Friday, November 4, 2011

Kubus Rubik sebagai alternatif stress ball

Jangan dikira puzzle yang satu ini sumber stress. Pada awal2 memainkannya memang banyak yang harus dibaca kemudian dihapalkan itu pun untuk menyelesaikannya masih perlu waktu paling tidak sekitar 3 menit. Apabila tidak ada target untuk mengejar waktu untuk kompetisi maka memainkannya dapat menimbulkan sensasi relaksasi sendiri. Ketika sedang mempelajari sebuah algoritma maka kita masih perlu menghapalkan sambil mempraktekannya pelan2 pada cube. Semakin sering kita lakukan maka hapalan ini akan berubah menjadi gerak reflek yang dapat dieksekusi tanpa perlu melihat.

Dulu ketika masih belum tahu yang namanya fingertrik, menyelesaikan cube dengan cara memegang seluruh layer menggunakan telapak tangan sehingga diperlukan banyak sekali gerakan tangan. Selain itu cube jaman dulu juga berat putarannya karena desain dasar center yang berbentuk kotak. Dengan mempelajari fingertrik dan berbekal cube yang agak bagus maka gerakan ini menjadi sangat minimal. Kalo saya demi menghormati pencipta Rubik's Cube maka menyarankan membeli yang merk Rubik's. Rubik ini pertama kali digunakan terasa sangat keras. Hampir mustahil menggunakannya untuk speed, tapi  cube ini awet karena porosnya anti kendor dan plastik yang keras. Semakin sering kita memainkannya maka waktu yang dibutuhkan akan semakin sedikit. Hal itu karena cube yang semakin aus dan longgar sehingga putarannya semakin lancar (dengan penggunaan terus menerus selama 1-2 bulan atau setara dengan 3000 kali solving). Juga karena dengan semakin lancarnya reflek jari2 maka kita bisa memperpendek waktu mengeksekusi algoritma. Waktu loading (untuk mencari piece dan memilih algoritma yang sesuai) juga semakin berkurang. Pada tingkatan tertentu bahkan hampir tanpa waktu loading karena dapat dilakukan sambil mengeksekusi sebuah algo. Menjadikan penyelesaian cube semakin cepat, dalam waktu 30 detikan bisa menjadi sangat mungkin, semakin bagus reflek dan teknik yang digunakan bisa kurang lagi hingga 20 detik.

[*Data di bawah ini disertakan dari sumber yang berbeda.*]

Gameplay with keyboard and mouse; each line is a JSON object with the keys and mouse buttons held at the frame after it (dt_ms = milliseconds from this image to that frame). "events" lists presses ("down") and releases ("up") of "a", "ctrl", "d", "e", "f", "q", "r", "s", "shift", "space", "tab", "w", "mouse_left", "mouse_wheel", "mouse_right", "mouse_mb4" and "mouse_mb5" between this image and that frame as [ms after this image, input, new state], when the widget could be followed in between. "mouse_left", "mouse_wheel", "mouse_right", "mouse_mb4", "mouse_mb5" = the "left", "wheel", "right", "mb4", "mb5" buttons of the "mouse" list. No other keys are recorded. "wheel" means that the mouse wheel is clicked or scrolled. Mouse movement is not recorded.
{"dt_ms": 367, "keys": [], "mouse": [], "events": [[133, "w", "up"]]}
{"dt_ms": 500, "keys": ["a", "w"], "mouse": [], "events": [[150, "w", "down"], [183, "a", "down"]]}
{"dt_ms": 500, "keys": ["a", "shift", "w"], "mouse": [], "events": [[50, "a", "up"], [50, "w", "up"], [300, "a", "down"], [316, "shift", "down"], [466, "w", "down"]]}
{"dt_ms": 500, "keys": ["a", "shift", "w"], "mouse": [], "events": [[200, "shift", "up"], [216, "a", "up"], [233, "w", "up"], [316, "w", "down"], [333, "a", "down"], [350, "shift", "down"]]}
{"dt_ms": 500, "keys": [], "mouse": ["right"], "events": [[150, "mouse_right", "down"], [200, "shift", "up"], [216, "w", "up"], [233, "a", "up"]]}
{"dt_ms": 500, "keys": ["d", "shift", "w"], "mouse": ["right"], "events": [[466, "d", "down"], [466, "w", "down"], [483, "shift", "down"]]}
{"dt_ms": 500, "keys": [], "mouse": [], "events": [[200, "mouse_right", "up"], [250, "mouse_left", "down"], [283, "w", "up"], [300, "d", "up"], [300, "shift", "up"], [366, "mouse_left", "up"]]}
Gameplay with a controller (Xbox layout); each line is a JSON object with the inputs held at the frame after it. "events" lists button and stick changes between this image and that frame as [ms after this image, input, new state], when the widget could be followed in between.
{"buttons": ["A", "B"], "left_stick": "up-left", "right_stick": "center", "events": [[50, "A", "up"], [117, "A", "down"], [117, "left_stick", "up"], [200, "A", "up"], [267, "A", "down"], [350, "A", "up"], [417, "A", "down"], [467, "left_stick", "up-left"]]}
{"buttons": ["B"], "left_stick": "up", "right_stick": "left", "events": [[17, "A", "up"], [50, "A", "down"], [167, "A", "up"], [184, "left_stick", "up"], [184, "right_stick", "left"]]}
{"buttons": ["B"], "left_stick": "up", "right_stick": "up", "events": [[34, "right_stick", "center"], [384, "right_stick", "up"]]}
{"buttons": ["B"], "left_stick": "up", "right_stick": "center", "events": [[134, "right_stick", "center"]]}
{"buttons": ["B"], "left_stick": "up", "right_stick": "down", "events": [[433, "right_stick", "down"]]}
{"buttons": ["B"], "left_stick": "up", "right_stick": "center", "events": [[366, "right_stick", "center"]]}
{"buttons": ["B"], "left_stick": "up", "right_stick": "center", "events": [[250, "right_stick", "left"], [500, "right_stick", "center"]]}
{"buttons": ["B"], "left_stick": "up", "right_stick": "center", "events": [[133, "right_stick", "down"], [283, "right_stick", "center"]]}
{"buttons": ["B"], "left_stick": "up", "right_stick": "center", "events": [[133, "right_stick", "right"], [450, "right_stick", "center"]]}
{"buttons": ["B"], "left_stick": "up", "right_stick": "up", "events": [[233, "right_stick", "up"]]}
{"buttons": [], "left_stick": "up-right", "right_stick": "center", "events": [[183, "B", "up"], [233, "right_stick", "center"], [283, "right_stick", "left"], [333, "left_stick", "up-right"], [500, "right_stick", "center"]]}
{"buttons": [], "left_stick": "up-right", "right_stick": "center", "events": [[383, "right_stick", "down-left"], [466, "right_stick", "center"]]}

Efek memainkan cube ini menurut saya hampir sama dengan seperti mengunyah permen karet. Mungkin tidak terasa manis dan pastinya masih dapat dilakkan di siang hari waktu bulan puasa. Dalam menyelesaikan kurang dari 1menit tidak diperlukan pemikiran yang mendalam. Kuncinya adalah reflek kecepatan jari dan mata, bahkan bila masih menimbang2 memikirkan maka waktu akan semakin bengkak. Dengan demikian saraf yang lain menjadi rileks bahkan apabila dilakukan terus menerus dalam waktu yang cukup lama maka akan menimbulkan efek lingkungan sekitar terasa lembam. Efeknya bisa jadi seperti orang ngebut tetapi saya yakin jauh lebih aman. Mengacak cube juga memberikan treatment relaksasi tersendiri. Sambil membaca atau melihat TV atau mendengarkan lagu, cube kita acak2 sehingga jari kita menjadi ikut lemas. Apabila kita memerlukan momen pengalihan sebentar maka kita bisa menyelesaikan cube setelah itu kita acak2 lagi. Tidak terasa mungkin dalam jangka waktu lama bisa menjadi kegiatan yang adiktif. Efeknya mungkin tidak seserius nikotin atau tar pada rokok atau kecanduan fisiologis seperti narkoba, tetapi perlu diwaspadai cedera akibat stres berulang / RSI (Repetitive Stress Injury) bahkan dalam dunia medis pernah mencatat yang namanya Rubik's Thumb dan Rubik's Wrist. Bisa jadi karena trauma tersebut harus berhenti cubing paling tidak 2 mingguan.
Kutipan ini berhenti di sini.